NEW 📗Story: School Photo

Face to Face with Immortality

Friday, Jan 31, 2020

Tzipora had never been taller than anyone in Vekllei at a meagre 5’2, but she was taller than Shizuku Kobayashi. Like Tzipora, Shizuku had not physically aged a day since she was a child.

It was summer, and six days after Tzipora had arrived in Japan as a Gregori ambassador from Vekllei. Although she would not be the oldest victim of Gregori-Heitzfeld syndrome until Quentin Cook’s (USA) infamous murder-suicide ten years later, she was one of the so-called “First Thirteen” publicised patients, and so was somewhat known to the international community. By the time of their meeting in 2071, there had been an estimated 250 Gregori baby births, and around 130 living across the world. Kobayashi was the 122nd ageless child, and Japan’s first.

Tzipora met Kobayashi in the Ozake Ryokan outside Kamigōri, Kobayashi’s birthplace and home. It was not far from Aioi. Tzipora was 24 at the time, and Shizuku was 18, and still in school. Poor Zelda was so nervous about meeting another Gregori baby that she became overwhelmed by Japanese manners. So it was that Shizuku’s first introduction to Tzipora was via a clonk on the head.

Shizuku was sweet and even-tempered, and they talked for nearly five hours before she was retrieved by her mother in the late evening. She spoke okay English, because she’d dropped out of school for a year to pursue acting with an American film company based in Yokohama that operated through the NGHQ. Acting was a common profession for Gregori babies — it seemed that the miracle children of the world were quickly relegated to freaks of entertainment. Tzipora did not have the stomach for it, but she knew of several others around the world who made good money playing children in film.

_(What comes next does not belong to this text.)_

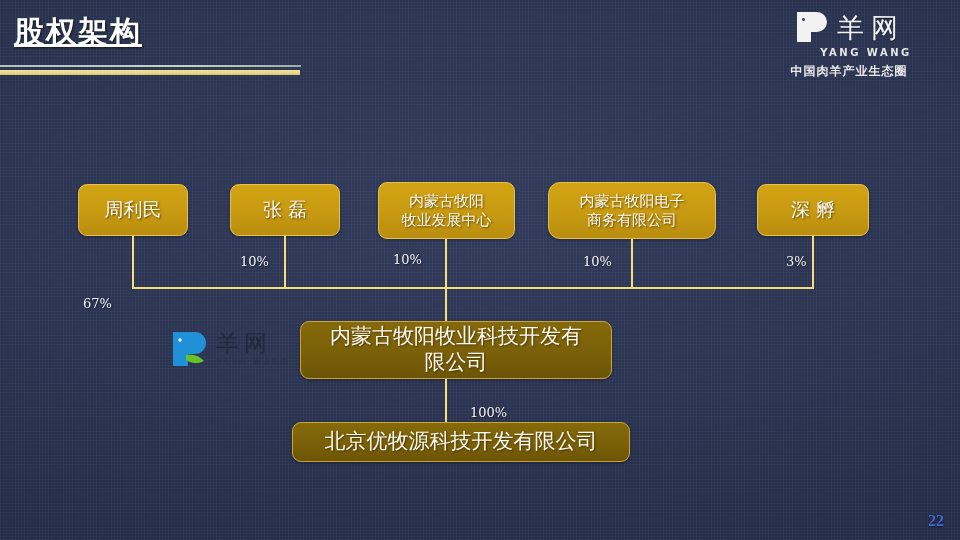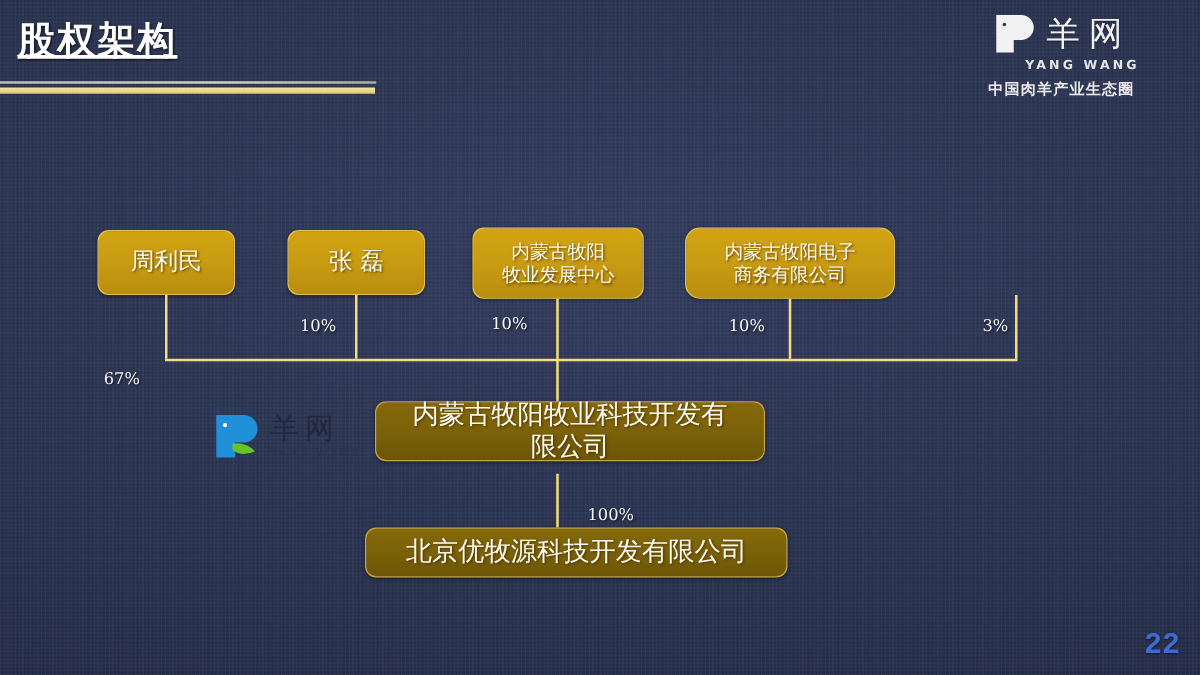"深 孵" div.node { html: none -> <div>深 孵</div> }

Tzipora excitedly relayed the awkwardness of life in Vekllei as an unageing child, from her problems at university to her dreams of the future. She had no metric for how it might differ in Japanese society, because in many ways she was still fourteen — the problems of a young teen-age girl seemed universal, even then.

“No one takes you seriously at first,” Tzipora said, but she acknowledged that once people got to know her she’d had no problem being treated with respect.

“I suppose,” replied Shizuku.

Tzipora could not help but notice that Shizuku looked different from her Japanese peers. It was only later that she would learn that Shizuku’s father was a GI from Okinawa, shamefully rendering her eternally “hafu” despite the miracle of her existence. She could sympathise, in her own privileged way — Tzipora, too, was a girl of many ethnicities and cultures. But even with her television understanding of the land of the rising sun, Tzipora grasped that things might be more difficult here, where old-world memory collided with new-world growth.

Tzipora quieted her obnoxious enthusiasm and asked Shizuku what pictures she was in. Shizuku said she wasn’t in pictures, just television, and Tzipora wouldn’t have seen them anyway. Tzipora asked what she wanted to do. She said she didn’t know. As for Tzipora?

“I want to work in a library,” Tzipora said. “I love stories, and I like the idea of being in charge of the books.”

“I love stories too,” Shizuku said. “I’d like to write them, really. But we’ll have to see. It’s difficult…”

She trailed off, perhaps lost in her foreign vocabulary. She didn’t have to finish the point. It was difficult: it was difficult to make money, it was difficult to find love, and it was difficult to picture a future where the only constant was yourself. It was no wonder that Gregori children, whose personalities were often developed by the projections of those around them, ended up killing themselves when the uselessness and meaninglessness of their existence revealed itself.

Although Shizuku’s mother received money from the estranged father, and Shizuku herself had made good money through acting, a fugue settled on Tzipora in the days after their meeting. Previously she had not considered herself a “Gregori baby;” she had considered herself merely “Tzipora”. In Vekllei, that was an identity she could afford. But despite Shizuku’s outward satisfaction with her present state of affairs, Tzipora couldn’t help but feel ill thinking about the anxious, isolating existence that almost certainly awaited any girl whose childhood stretched into the decades. All at once it seemed very unfair in its quiet cruelty — the hafu girl who would never grow up to be a beautiful actress.

Although she’d kept in contact with Shizuku Kobayashi, Tzipora would not visit another Gregori baby for many decades.